Pemimpin Turki menyampaikan dia sepertinya tidak lihat ada gunanya dalam perundingan yang dipimpin PBB sebab Christodoulides menyatakan reunifikasi adalah satu-satunya jalan ke depan.

Presiden Turki Recep Tayyip Erdogan, yang berada di Siprus utara untuk menandai 50 tahun sejak invasi pasukan Turki, menyampaikan ia sepertinya tidak lihat ada gunanya melanjutkan negosiasi yang dipimpin Perserikatan Bangsa-Bangsa mengenai masa depan pulau Mediterania itu.

“Kami percaya bahwa solusi federal sepertinya tidak mungkin saja dilakukan di Siprus. Sepertinya tidak ada manfaat bagi siapa pun untuk menyampaikan mari kita lanjutkan negosiasi yang telah kita tinggalkan di Swiss beberapa tahun lalu,” ujar Erdogan di Republik Turki Siprus Utara (TRNC) yang memproklamirkan diri pada hari Sabtu.

Siprus Utara adalah negara memisahkan diri yang hanya diakui oleh Turki, dan pemimpin Siprus Turki menginginkan pengakuan internasional.

Erdogan menghadiri parade militer di Nicosia utara untuk memperingati hari ketika Turki melancarkan serangannya pada tahun 1974. Sejak ketika itu, Siprus terbagi berdasarkan etnis, dengan warga Siprus Yunani dan Turki tinggal di kedua sisi perbatasan yang dipatroli PBB.

Pembicaraan damai terhenti dan putaran negosiasi terakhir, di Crans-Montana, Swiss, gagal pada tahun 2017.

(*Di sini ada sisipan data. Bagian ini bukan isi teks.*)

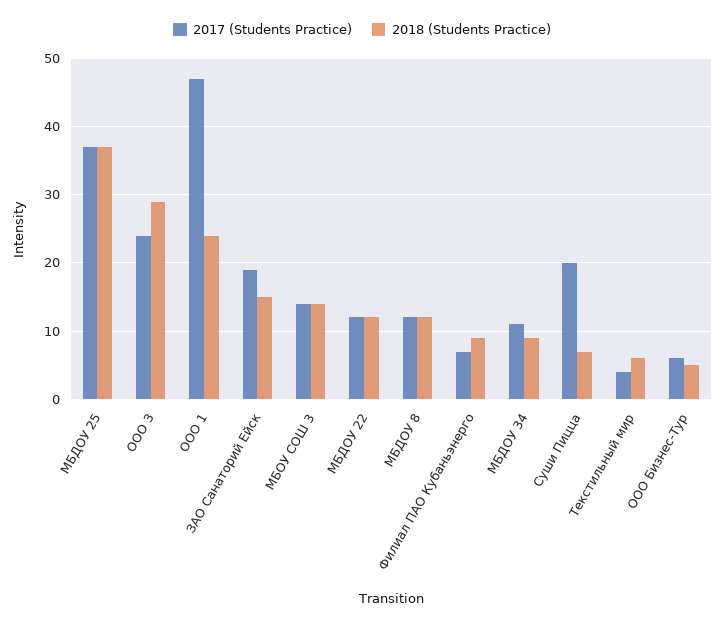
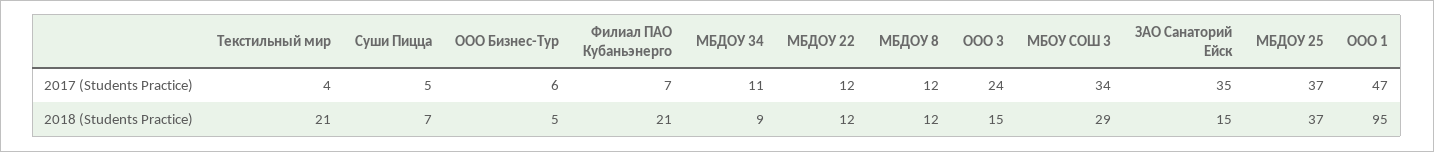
2018 (Students Practice), ООО 3: 29 -> 15
2018 (Students Practice), ООО 1: 24 -> 95
2017 (Students Practice), ЗАО Санаторий Ейск: 19 -> 35
2017 (Students Practice), МБОУ СОШ 3: 14 -> 34
2018 (Students Practice), МБОУ СОШ 3: 14 -> 29
2018 (Students Practice), Филиал ПАО Кубаньэнерго: 9 -> 21
2017 (Students Practice), Суши Пицца: 20 -> 5
2018 (Students Practice), Текстильный мир: 6 -> 21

“Turki siap berunding, berdiskusi, dan sampai perdamaian abadi serta solusi di Siprus,” ujar Erdogan, seraya menambahkan bahwa kedua pihak “harus segera kumpul di meja perundingan sebagai pihak yang setara.”

Berbicara pada acara terpisah di Nicosia pada hari Sabtu, Presiden Siprus Nikos Christodoulides menyampaikan kepada jurnalis bahwa penyatuan kembali adalah satu-satunya jalan ke depan.

“Apa pun yang dilakukan atau disebutkan oleh Bapak Erdogan dan perwakilannya di wilayah pendudukan, Turki, 50 tahun kemudian, tetap bertanggung jawab atas pelanggaran hak asasi manusia terhadap seluruh rakyat Siprus dan atas pelanggaran hukum internasional,” ujar Christodoulides setelah upacara peringatan di bagian selatan Nicosia, ibu kota terakhir Eropa yang terbagi.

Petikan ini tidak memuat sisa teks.